According to the US National Cancer Institute (NCI) Surveillance, Epidemiology, and End Results Program (SEER), the incidence of adenocarcinoma of the esophagus (EAC) is greatest in Caucasians, but is also prevalent in other ethnicities and mainly affects people over the age of 40. It occurs five times more frequently in men than women. The five-year survival rate is around 20% in the USA.
Immune checkpoint protein PD-L1 expression has been used to predict the clinical course of EAC in phase I clinical trials, however more markers are needed for improved clinical decision making. Matthew P. Humphries, Stephanie G. Craig, Jacqueline James and Manuel Salto-Tellez of Queen’s University, Belfast, UK, and colleagues, investigated the immunohistochemical expression of various T-cell lineage markers and other immune checkpoint biomarkers. Their influence in combination on EAC outcome was reported in the journal BMC Cancer.
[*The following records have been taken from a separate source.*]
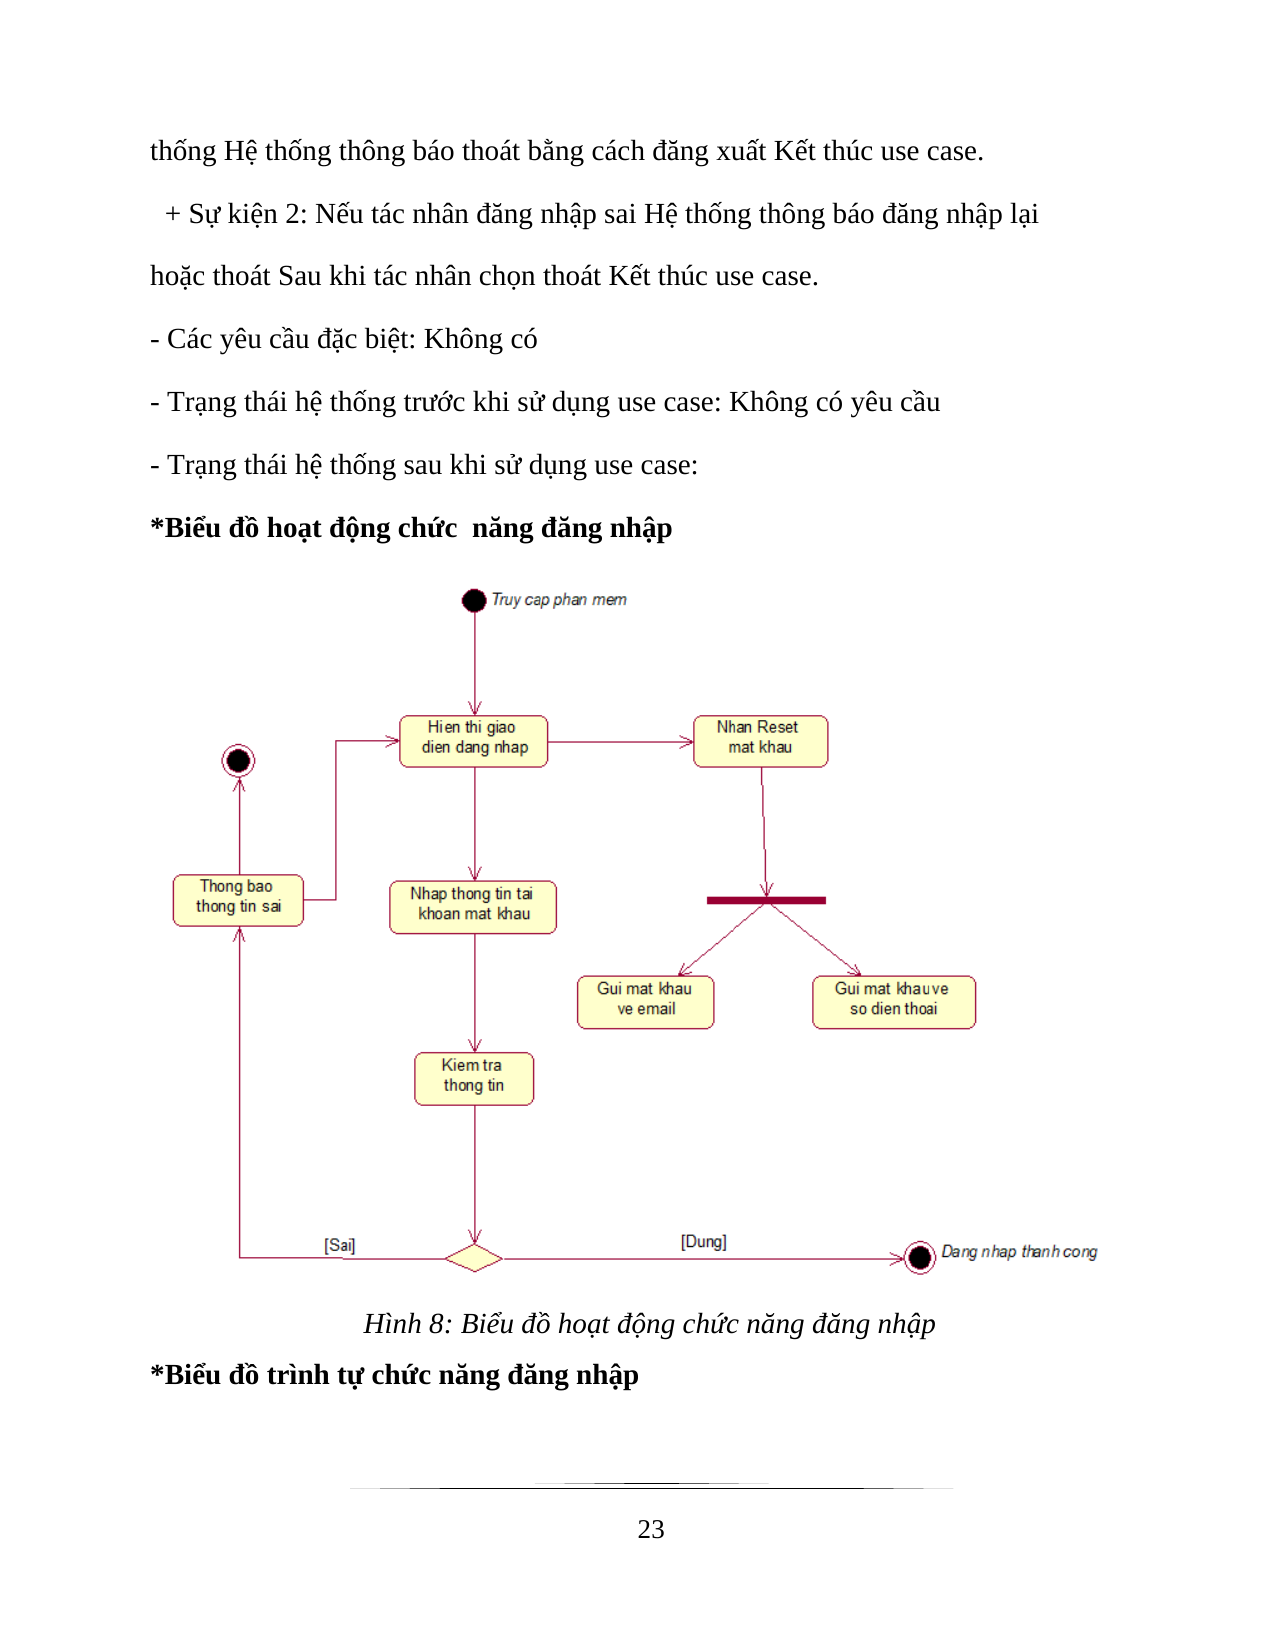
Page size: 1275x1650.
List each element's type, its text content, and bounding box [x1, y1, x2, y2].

text - Trạng thái hệ thống trước khi sử dụng use case: Không có yêu cầu [150, 384, 1152, 418]
text - Các yêu cầu đặc biệt: Không có [150, 321, 1152, 355]
text thống Hệ thống thông báo thoát bằng cách đăng xuất Kết thúc use case. [150, 133, 1152, 166]
text Hình 8: Biểu đồ hoạt động chức năng đăng nhập [150, 1306, 1152, 1340]
text *Biểu đồ trình tự chức năng đăng nhập [150, 1357, 1152, 1391]
text *Biểu đồ hoạt động chức năng đăng nhập [150, 510, 1152, 543]
text + Sự kiện 2: Nếu tác nhân đăng nhập sai Hệ thống thông báo đăng nhập lại [150, 196, 1152, 229]
picture [150, 562, 1123, 1288]
text - Trạng thái hệ thống sau khi sử dụng use case: [150, 447, 1152, 481]
text hoặc thoát Sau khi tác nhân chọn thoát Kết thúc use case. [150, 258, 1152, 292]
Tumour volume and biomarker data with matched clinical information from 145 cases of EAC ethically overseen by the Northern Ireland Biobank were available for analysis. The diagnoses were made between 2004 to 2012.
A robust digital pathology workflow was used to quantify density of positive cells per mm2 of the initial tumour biopsy cores for the markers CD3, CD4, CD8 and CD45RO. High marker density was associated with better overall survival (OS) as judged by Kaplan Meier analysis.
Also in the discovery phase it was found that the immune checkpoint markers ICOS and PD-1 but not IDO-1 and PD-L1 were associated with significantly better OS by Kaplan Meier survival analysis.
Tumours expressing high CD3, CD4, CD8, CD45RO, ICOS, PD-1 and PD-L1 described as “immune hot” had five year survival rates of 74% compared to 11% in “immune cold” tumours with low levels of these markers. CD45RO and ICOS were independently prognostic in multivariate analysis including both markers. At high levels of these markers in the same cell there was a 65% survival rate over five years, but only 8% when both markers were low.
The study was limited to the stage of post-chemotherapy, which may alter the tumour profile compared to treatment naïve patients.
“In summary, we have identified a subpopulation of high CD45RO/ICOS EAC patients with significant positive prognostication. Moreover, these data provide evidence for the assessment of CD45RO/ICOS to be employed in the stratification of patients for clinical trials investigating the response to immunotherapy,” stated the authors.